*DIRECTIONS*: Below are records; work out how many of their lines hold the string "wire" and give that number alone.

*MATERIAL SHOWN*:
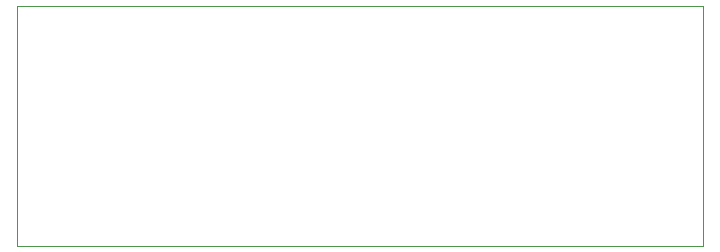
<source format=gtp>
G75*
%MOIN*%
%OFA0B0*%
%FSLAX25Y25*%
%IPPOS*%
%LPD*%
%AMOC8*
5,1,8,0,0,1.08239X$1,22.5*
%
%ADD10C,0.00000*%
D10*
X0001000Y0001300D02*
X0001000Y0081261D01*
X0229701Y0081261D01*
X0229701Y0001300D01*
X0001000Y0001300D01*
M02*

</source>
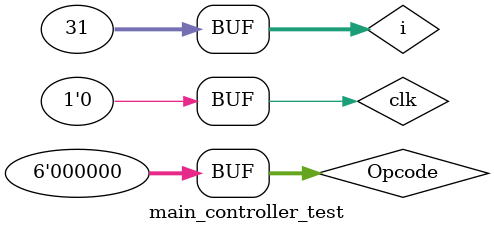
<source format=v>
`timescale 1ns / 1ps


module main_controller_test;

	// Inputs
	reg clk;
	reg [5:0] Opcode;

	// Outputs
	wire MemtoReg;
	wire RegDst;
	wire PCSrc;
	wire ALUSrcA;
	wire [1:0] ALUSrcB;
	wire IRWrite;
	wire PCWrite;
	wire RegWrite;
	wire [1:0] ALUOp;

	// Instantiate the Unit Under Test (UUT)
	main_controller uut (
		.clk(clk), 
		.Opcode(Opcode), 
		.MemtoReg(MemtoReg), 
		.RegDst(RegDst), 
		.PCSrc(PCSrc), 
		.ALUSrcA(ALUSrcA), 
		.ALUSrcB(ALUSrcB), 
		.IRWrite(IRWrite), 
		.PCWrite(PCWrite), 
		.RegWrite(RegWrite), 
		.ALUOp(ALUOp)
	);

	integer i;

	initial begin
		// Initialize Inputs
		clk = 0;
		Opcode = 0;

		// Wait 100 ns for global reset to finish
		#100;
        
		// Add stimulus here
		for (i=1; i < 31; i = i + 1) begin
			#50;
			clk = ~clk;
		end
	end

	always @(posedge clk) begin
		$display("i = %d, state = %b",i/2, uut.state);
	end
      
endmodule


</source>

*ANSWER FOR THE TASK*: 9